El 11 de marzo de hace doce años hubo un atentado en los trenes de Madrid. Un periódico barranquillero, en un conocido gesto periodístico de buscar al país en cualquier noticia internacional, contó la historia de una mujer colombiana, barranquillera, que había sido estudiante en mi colegio y que debía haber estado en uno de esos trenes pero salió tarde de su casa ese día.

No olvido la historia porque dos cosas se quedaron conmigo: fue sorprendente, por un lado, que en el periódico estuviera alguien tan cercano (que no lo era: no la conocía, era mucho mayor que yo, y la habría visto, por mucho, un par de veces en el colegio) y también estaba lo asombroso, lo realmente revelador: ser impuntual le había salvado la vida.

Aquel día, entendí después, me fue mostrado que vivir es estar en riesgo permanentemente.

Sobrevivir a cada día me pareció producto de la casualidad, y con preocupación, y también con curiosidad, entendí que cada día todas las cosas eran posibles –o, lo que es lo mismo, que cada día pasaban todas las cosas–: sale uno a la calle y puede caerse, enfermarse, divertirse, encontrarse a alguien que no veía hace mucho, pasar desapercibido; hay quienes descubren que tienen cáncer, otros que van a ser papás, alguien que no alcanza a subirse en el bus en el que iba el amor de su vida –y entonces no era el amor de su vida–, quienes mueren porque un borracho decidió que sí podía conducir, quienes no mueren incluso después de haberlo intentado, y aun varias infinitas posibilidades más.

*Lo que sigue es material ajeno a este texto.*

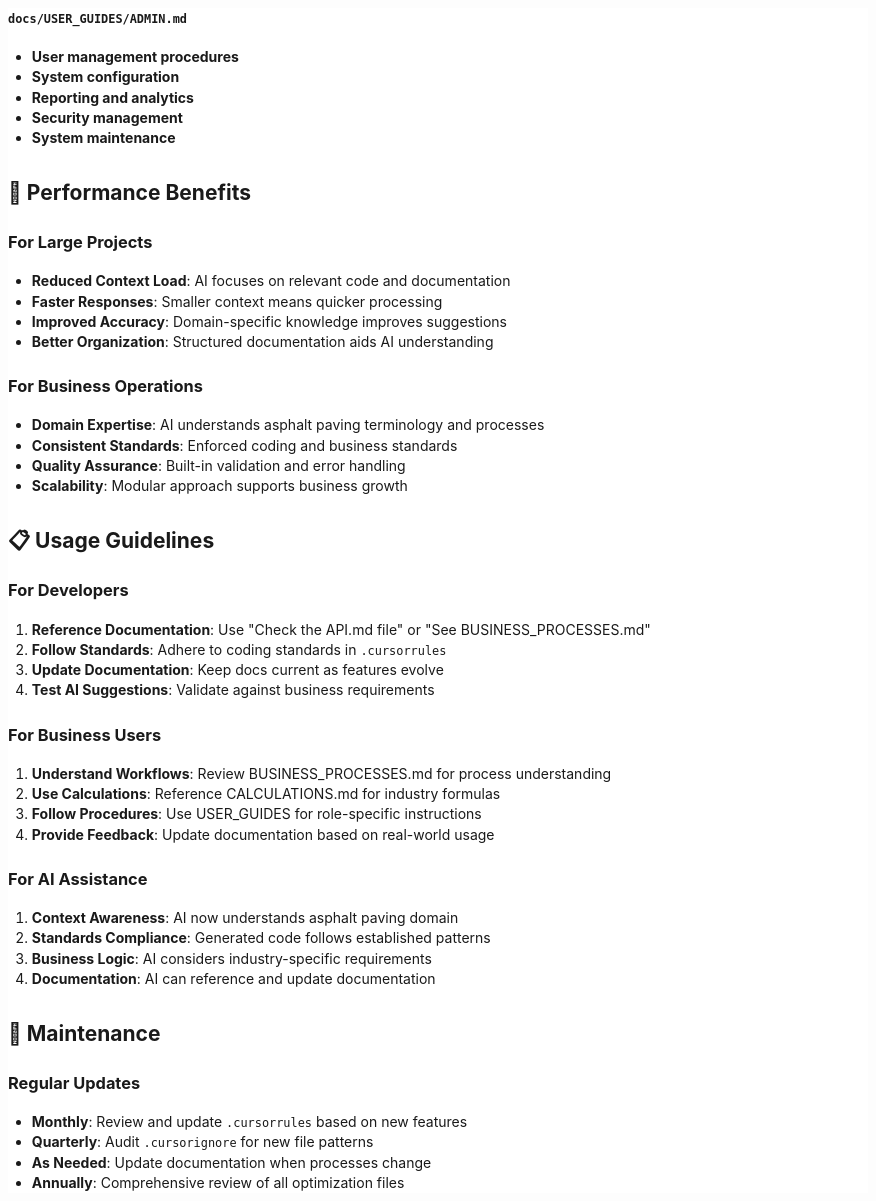 #### `docs/USER_GUIDES/ADMIN.md`
- **User management procedures**
- **System configuration**
- **Reporting and analytics**
- **Security management**
- **System maintenance**

## 🚀 Performance Benefits

### For Large Projects
- **Reduced Context Load**: AI focuses on relevant code and documentation
- **Faster Responses**: Smaller context means quicker processing
- **Improved Accuracy**: Domain-specific knowledge improves suggestions
- **Better Organization**: Structured documentation aids AI understanding

### For Business Operations
- **Domain Expertise**: AI understands asphalt paving terminology and processes
- **Consistent Standards**: Enforced coding and business standards
- **Quality Assurance**: Built-in validation and error handling
- **Scalability**: Modular approach supports business growth

## 📋 Usage Guidelines

### For Developers
1. **Reference Documentation**: Use "Check the API.md file" or "See BUSINESS_PROCESSES.md"
2. **Follow Standards**: Adhere to coding standards in `.cursorrules`
3. **Update Documentation**: Keep docs current as features evolve
4. **Test AI Suggestions**: Validate against business requirements

### For Business Users
1. **Understand Workflows**: Review BUSINESS_PROCESSES.md for process understanding
2. **Use Calculations**: Reference CALCULATIONS.md for industry formulas
3. **Follow Procedures**: Use USER_GUIDES for role-specific instructions
4. **Provide Feedback**: Update documentation based on real-world usage

### For AI Assistance
1. **Context Awareness**: AI now understands asphalt paving domain
2. **Standards Compliance**: Generated code follows established patterns
3. **Business Logic**: AI considers industry-specific requirements
4. **Documentation**: AI can reference and update documentation

## 🔄 Maintenance

### Regular Updates
- **Monthly**: Review and update `.cursorrules` based on new features
- **Quarterly**: Audit `.cursorignore` for new file patterns
- **As Needed**: Update documentation when processes change
- **Annually**: Comprehensive review of all optimization files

Pienso en todas las posibilidades –que no podrían ser todas sino las que más fácil pueden atormentarme porque imagino posibles en mí– y me lleno de ansiedad, me hago nervios, y resuelvo que es mejor quedarse en la casa, donde no se está a salvo del todo (siempre hay terremotos, resbaladas en la ducha o leucemia) pero se está mejor.

Es injusta la vida porque la justicia, la verdadera y que se escribe con mayúscula inicial, parece estar poco interesada en los humanos. Es difícil aceptar que no se tiene control sobre la mayoría de cosas, que se depende siempre de los demás y lo demás, y que el destino en realidad se llama azar: azar que define quién se podrá ser –y quién se esperará que sea– desde el momento en que se nace en tal lugar, en una familia de cierta condición económica y con un deber ser asignado, entre otras, por el sexo que se tiene.

Me decido entonces a aceptar que estamos en constante riesgo, para bien y para mal, y descubro que saberlo, al menos, me permite la sensatez de querer hacer bien aquello que sí depende de mí: dejo de comer animales, trato de ser empático, escribo. Entiendo que desde que me levanto y pongo un pie en el suelo empieza la entrega, que es también resistencia, a la ley de gravedad, y resuelvo que esa otra ley, la del azar, que no es convención ni costumbre como las nuestras, tampoco admite cuestionamientos y en cambio debe ser abrazada.

En ese volver a las calles, en la aceptación del caos sin temor de las más terribles posibilidades, y en la bienvenida a, en un verso de Borges, la oscura maravilla que nos acecha –que es incertidumbre y es también certeza, pues siempre está la muerte que iguala a todos– me parece que puedo intuir algo parecido a la libertad.